I think they did realize it and tried as hard as they could and still failed. I was a Sears salesperson in 2003 and 2004. The whole operation took itself very seriously and embraced the internet and technology. They just… failed. I’d love to know how they missed because everything was in their favor.
Think of the kinds of people who vie for leadership roles at established companies like Sears was at the time. Those people aren't innovators and creators. They're management types, MBAs, bureaucrats.

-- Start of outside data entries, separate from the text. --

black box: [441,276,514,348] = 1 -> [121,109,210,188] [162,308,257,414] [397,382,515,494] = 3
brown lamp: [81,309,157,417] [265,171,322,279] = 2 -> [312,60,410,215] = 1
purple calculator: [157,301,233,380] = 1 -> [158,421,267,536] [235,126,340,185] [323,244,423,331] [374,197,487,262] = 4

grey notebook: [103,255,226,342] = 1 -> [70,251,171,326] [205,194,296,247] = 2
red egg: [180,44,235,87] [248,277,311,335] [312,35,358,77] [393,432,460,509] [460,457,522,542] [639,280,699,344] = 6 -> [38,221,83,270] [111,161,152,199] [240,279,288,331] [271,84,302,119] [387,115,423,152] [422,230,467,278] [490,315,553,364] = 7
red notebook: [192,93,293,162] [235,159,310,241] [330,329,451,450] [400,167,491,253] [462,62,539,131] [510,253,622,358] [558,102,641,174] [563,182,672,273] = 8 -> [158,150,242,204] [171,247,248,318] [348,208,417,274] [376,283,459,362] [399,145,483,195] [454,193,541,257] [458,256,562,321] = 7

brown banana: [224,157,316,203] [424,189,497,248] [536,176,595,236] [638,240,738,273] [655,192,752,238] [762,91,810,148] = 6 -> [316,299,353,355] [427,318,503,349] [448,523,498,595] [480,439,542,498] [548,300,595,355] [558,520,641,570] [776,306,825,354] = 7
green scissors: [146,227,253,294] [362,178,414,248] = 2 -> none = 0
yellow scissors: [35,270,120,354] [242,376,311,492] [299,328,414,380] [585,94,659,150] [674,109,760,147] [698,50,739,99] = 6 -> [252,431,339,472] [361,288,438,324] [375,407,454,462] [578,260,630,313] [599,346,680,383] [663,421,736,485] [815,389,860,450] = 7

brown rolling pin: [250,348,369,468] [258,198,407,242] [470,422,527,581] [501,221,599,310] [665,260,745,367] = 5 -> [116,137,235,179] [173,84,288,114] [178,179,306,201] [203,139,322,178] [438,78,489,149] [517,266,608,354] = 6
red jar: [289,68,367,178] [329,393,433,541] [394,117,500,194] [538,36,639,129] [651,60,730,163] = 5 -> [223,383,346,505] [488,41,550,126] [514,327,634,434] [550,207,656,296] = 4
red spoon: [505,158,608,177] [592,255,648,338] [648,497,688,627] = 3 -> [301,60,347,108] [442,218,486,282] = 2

And fair enough: When the ship is that big and there are that many people on board, you often don't want to "move fast and break things," because the downstream effects can be extreme. Now you've just broken a company that had been working for decades. You're incentivized to take small risks with high likelihoods of reward.
Of course, the problem is, at some point that becomes fatal. A balance can be struck, but it can be hard when the original driving force is long gone.
Those who tell stories, rule society. Amazon's story of starting in a garage selling books to selling millions of things was just more interesting than Sears, which had been around for so much longer.
Amazon also wasn't like Sears, they depended heavily on 3rd party sellers to built their initial catalog. Sears didn't have 3rd party sellers until much later on. Amazon just leveraged those 3rd party sellers to figure out what they should carry and sell as Amazon down the line.
Simple, the internet shifted power to the consumer and the Chinese.
Consumer: I can check prices at different stores in 1 minute
Chinese: why do business with the Sears agent in Hong Kong when I can sell directly to the West?
Rule numbero uno: there is no customer loyalty in Ba Sing Se!
Amazon does not make any money retailing either.
Amazon took their largest cost center, IT infrastructure, and made it a profit center (AWS). That is the part that makes money.